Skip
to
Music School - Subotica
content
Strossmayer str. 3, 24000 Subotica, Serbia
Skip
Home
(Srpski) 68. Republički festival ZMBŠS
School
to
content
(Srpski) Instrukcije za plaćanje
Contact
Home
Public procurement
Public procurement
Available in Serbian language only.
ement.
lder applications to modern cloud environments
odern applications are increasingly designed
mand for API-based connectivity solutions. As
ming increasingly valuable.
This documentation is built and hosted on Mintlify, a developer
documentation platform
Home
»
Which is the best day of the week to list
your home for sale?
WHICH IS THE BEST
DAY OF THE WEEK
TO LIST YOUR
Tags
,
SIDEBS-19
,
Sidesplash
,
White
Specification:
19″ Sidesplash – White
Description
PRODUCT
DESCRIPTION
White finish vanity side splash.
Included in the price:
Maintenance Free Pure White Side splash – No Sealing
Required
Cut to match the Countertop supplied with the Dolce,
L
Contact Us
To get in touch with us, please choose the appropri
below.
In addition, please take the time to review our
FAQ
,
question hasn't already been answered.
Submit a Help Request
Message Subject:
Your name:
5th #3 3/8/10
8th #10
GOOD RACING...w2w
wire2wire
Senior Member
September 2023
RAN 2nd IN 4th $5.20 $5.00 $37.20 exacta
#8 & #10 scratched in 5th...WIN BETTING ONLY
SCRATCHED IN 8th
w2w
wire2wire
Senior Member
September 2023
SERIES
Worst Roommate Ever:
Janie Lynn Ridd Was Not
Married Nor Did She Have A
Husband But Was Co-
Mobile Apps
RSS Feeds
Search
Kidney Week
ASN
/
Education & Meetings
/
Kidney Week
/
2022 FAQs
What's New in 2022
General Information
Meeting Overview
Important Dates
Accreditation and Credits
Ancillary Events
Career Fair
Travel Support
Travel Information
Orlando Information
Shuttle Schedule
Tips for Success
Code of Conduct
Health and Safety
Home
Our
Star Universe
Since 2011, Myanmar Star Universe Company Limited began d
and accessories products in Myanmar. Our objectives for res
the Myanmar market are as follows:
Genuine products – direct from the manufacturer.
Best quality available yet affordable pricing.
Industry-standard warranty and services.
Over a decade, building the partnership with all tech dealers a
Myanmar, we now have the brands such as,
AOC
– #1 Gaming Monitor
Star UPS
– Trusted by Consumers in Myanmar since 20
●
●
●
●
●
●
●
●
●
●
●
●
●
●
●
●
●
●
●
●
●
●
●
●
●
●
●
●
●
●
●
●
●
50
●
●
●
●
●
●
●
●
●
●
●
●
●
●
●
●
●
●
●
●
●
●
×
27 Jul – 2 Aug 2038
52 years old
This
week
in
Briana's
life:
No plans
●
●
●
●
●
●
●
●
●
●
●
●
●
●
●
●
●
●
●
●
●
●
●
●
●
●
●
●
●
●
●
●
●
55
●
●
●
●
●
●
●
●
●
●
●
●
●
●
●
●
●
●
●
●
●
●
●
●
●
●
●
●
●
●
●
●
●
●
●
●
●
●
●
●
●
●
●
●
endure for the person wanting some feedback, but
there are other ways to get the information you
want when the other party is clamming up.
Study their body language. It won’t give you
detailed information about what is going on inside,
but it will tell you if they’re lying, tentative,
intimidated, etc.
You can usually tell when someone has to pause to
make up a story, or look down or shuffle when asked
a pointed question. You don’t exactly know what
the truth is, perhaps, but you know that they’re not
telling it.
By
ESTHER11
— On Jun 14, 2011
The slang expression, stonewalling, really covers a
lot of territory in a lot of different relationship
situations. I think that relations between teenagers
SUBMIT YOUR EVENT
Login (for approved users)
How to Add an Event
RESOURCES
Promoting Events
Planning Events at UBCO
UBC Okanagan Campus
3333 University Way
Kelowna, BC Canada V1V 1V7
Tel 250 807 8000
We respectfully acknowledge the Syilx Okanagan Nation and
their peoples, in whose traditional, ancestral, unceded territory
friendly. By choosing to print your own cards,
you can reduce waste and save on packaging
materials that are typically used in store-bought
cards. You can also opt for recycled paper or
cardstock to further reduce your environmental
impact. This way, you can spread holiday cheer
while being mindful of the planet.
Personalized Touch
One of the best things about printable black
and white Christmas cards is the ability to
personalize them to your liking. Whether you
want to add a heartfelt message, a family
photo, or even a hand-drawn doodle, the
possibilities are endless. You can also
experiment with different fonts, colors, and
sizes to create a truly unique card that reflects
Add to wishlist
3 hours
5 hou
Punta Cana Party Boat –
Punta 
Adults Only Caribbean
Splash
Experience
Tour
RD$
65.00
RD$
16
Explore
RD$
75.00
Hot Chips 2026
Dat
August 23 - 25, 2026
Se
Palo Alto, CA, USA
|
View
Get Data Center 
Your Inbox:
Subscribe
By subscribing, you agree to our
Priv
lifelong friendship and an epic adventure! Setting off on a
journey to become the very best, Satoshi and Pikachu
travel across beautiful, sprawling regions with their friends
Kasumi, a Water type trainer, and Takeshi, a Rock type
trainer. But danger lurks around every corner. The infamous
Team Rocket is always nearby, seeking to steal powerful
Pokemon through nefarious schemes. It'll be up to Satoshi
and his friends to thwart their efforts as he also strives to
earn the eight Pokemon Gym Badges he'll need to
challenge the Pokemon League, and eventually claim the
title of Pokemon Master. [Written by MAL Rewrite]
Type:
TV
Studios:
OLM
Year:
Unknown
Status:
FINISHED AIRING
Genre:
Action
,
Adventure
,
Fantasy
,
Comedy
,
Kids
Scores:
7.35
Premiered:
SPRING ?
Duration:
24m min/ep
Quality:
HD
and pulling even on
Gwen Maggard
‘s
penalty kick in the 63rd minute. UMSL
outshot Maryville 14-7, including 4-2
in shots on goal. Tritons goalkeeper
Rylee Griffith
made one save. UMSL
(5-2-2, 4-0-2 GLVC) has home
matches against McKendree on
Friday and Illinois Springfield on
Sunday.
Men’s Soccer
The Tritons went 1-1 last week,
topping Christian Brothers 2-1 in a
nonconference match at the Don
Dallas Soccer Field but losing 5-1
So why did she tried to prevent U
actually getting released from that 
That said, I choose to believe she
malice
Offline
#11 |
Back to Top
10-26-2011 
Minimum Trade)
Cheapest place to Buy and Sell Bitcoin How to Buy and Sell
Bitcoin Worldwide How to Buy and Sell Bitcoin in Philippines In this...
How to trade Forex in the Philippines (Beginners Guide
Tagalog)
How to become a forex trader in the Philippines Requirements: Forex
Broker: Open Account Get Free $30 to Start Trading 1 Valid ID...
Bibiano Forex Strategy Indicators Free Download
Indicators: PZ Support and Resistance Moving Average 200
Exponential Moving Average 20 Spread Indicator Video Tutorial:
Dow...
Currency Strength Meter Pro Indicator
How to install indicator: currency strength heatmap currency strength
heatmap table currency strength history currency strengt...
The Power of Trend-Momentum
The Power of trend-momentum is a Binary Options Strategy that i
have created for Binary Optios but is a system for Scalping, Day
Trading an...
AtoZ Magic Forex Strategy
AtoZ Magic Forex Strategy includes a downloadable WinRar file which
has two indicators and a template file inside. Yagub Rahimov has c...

[Your assignment] Write out all of the rows above again, putting "Veteran Member" in place of each "Senior Member" and leaving every other word unchanged.

[Solution for this problem]
Skip
to
Music School - Subotica
content
Strossmayer str. 3, 24000 Subotica, Serbia
Skip
Home
(Srpski) 68. Republički festival ZMBŠS
School
to
content
(Srpski) Instrukcije za plaćanje
Contact
Home
Public procurement
Public procurement
Available in Serbian language only.
ement.
lder applications to modern cloud environments
odern applications are increasingly designed
mand for API-based connectivity solutions. As
ming increasingly valuable.
This documentation is built and hosted on Mintlify, a developer
documentation platform
Home
»
Which is the best day of the week to list
your home for sale?
WHICH IS THE BEST
DAY OF THE WEEK
TO LIST YOUR
Tags
,
SIDEBS-19
,
Sidesplash
,
White
Specification:
19″ Sidesplash – White
Description
PRODUCT
DESCRIPTION
White finish vanity side splash.
Included in the price:
Maintenance Free Pure White Side splash – No Sealing
Required
Cut to match the Countertop supplied with the Dolce,
L
Contact Us
To get in touch with us, please choose the appropri
below.
In addition, please take the time to review our
FAQ
,
question hasn't already been answered.
Submit a Help Request
Message Subject:
Your name:
5th #3 3/8/10
8th #10
GOOD RACING...w2w
wire2wire
Veteran Member
September 2023
RAN 2nd IN 4th $5.20 $5.00 $37.20 exacta
#8 & #10 scratched in 5th...WIN BETTING ONLY
SCRATCHED IN 8th
w2w
wire2wire
Veteran Member
September 2023
SERIES
Worst Roommate Ever:
Janie Lynn Ridd Was Not
Married Nor Did She Have A
Husband But Was Co-
Mobile Apps
RSS Feeds
Search
Kidney Week
ASN
/
Education & Meetings
/
Kidney Week
/
2022 FAQs
What's New in 2022
General Information
Meeting Overview
Important Dates
Accreditation and Credits
Ancillary Events
Career Fair
Travel Support
Travel Information
Orlando Information
Shuttle Schedule
Tips for Success
Code of Conduct
Health and Safety
Home
Our
Star Universe
Since 2011, Myanmar Star Universe Company Limited began d
and accessories products in Myanmar. Our objectives for res
the Myanmar market are as follows:
Genuine products – direct from the manufacturer.
Best quality available yet affordable pricing.
Industry-standard warranty and services.
Over a decade, building the partnership with all tech dealers a
Myanmar, we now have the brands such as,
AOC
– #1 Gaming Monitor
Star UPS
– Trusted by Consumers in Myanmar since 20
●
●
●
●
●
●
●
●
●
●
●
●
●
●
●
●
●
●
●
●
●
●
●
●
●
●
●
●
●
●
●
●
●
50
●
●
●
●
●
●
●
●
●
●
●
●
●
●
●
●
●
●
●
●
●
●
×
27 Jul – 2 Aug 2038
52 years old
This
week
in
Briana's
life:
No plans
●
●
●
●
●
●
●
●
●
●
●
●
●
●
●
●
●
●
●
●
●
●
●
●
●
●
●
●
●
●
●
●
●
55
●
●
●
●
●
●
●
●
●
●
●
●
●
●
●
●
●
●
●
●
●
●
●
●
●
●
●
●
●
●
●
●
●
●
●
●
●
●
●
●
●
●
●
●
endure for the person wanting some feedback, but
there are other ways to get the information you
want when the other party is clamming up.
Study their body language. It won’t give you
detailed information about what is going on inside,
but it will tell you if they’re lying, tentative,
intimidated, etc.
You can usually tell when someone has to pause to
make up a story, or look down or shuffle when asked
a pointed question. You don’t exactly know what
the truth is, perhaps, but you know that they’re not
telling it.
By
ESTHER11
— On Jun 14, 2011
The slang expression, stonewalling, really covers a
lot of territory in a lot of different relationship
situations. I think that relations between teenagers
SUBMIT YOUR EVENT
Login (for approved users)
How to Add an Event
RESOURCES
Promoting Events
Planning Events at UBCO
UBC Okanagan Campus
3333 University Way
Kelowna, BC Canada V1V 1V7
Tel 250 807 8000
We respectfully acknowledge the Syilx Okanagan Nation and
their peoples, in whose traditional, ancestral, unceded territory
friendly. By choosing to print your own cards,
you can reduce waste and save on packaging
materials that are typically used in store-bought
cards. You can also opt for recycled paper or
cardstock to further reduce your environmental
impact. This way, you can spread holiday cheer
while being mindful of the planet.
Personalized Touch
One of the best things about printable black
and white Christmas cards is the ability to
personalize them to your liking. Whether you
want to add a heartfelt message, a family
photo, or even a hand-drawn doodle, the
possibilities are endless. You can also
experiment with different fonts, colors, and
sizes to create a truly unique card that reflects
Add to wishlist
3 hours
5 hou
Punta Cana Party Boat –
Punta 
Adults Only Caribbean
Splash
Experience
Tour
RD$
65.00
RD$
16
Explore
RD$
75.00
Hot Chips 2026
Dat
August 23 - 25, 2026
Se
Palo Alto, CA, USA
|
View
Get Data Center 
Your Inbox:
Subscribe
By subscribing, you agree to our
Priv
lifelong friendship and an epic adventure! Setting off on a
journey to become the very best, Satoshi and Pikachu
travel across beautiful, sprawling regions with their friends
Kasumi, a Water type trainer, and Takeshi, a Rock type
trainer. But danger lurks around every corner. The infamous
Team Rocket is always nearby, seeking to steal powerful
Pokemon through nefarious schemes. It'll be up to Satoshi
and his friends to thwart their efforts as he also strives to
earn the eight Pokemon Gym Badges he'll need to
challenge the Pokemon League, and eventually claim the
title of Pokemon Master. [Written by MAL Rewrite]
Type:
TV
Studios:
OLM
Year:
Unknown
Status:
FINISHED AIRING
Genre:
Action
,
Adventure
,
Fantasy
,
Comedy
,
Kids
Scores:
7.35
Premiered:
SPRING ?
Duration:
24m min/ep
Quality:
HD
and pulling even on
Gwen Maggard
‘s
penalty kick in the 63rd minute. UMSL
outshot Maryville 14-7, including 4-2
in shots on goal. Tritons goalkeeper
Rylee Griffith
made one save. UMSL
(5-2-2, 4-0-2 GLVC) has home
matches against McKendree on
Friday and Illinois Springfield on
Sunday.
Men’s Soccer
The Tritons went 1-1 last week,
topping Christian Brothers 2-1 in a
nonconference match at the Don
Dallas Soccer Field but losing 5-1
So why did she tried to prevent U
actually getting released from that 
That said, I choose to believe she
malice
Offline
#11 |
Back to Top
10-26-2011 
Minimum Trade)
Cheapest place to Buy and Sell Bitcoin How to Buy and Sell
Bitcoin Worldwide How to Buy and Sell Bitcoin in Philippines In this...
How to trade Forex in the Philippines (Beginners Guide
Tagalog)
How to become a forex trader in the Philippines Requirements: Forex
Broker: Open Account Get Free $30 to Start Trading 1 Valid ID...
Bibiano Forex Strategy Indicators Free Download
Indicators: PZ Support and Resistance Moving Average 200
Exponential Moving Average 20 Spread Indicator Video Tutorial:
Dow...
Currency Strength Meter Pro Indicator
How to install indicator: currency strength heatmap currency strength
heatmap table currency strength history currency strengt...
The Power of Trend-Momentum
The Power of trend-momentum is a Binary Options Strategy that i
have created for Binary Optios but is a system for Scalping, Day
Trading an...
AtoZ Magic Forex Strategy
AtoZ Magic Forex Strategy includes a downloadable WinRar file which
has two indicators and a template file inside. Yagub Rahimov has c...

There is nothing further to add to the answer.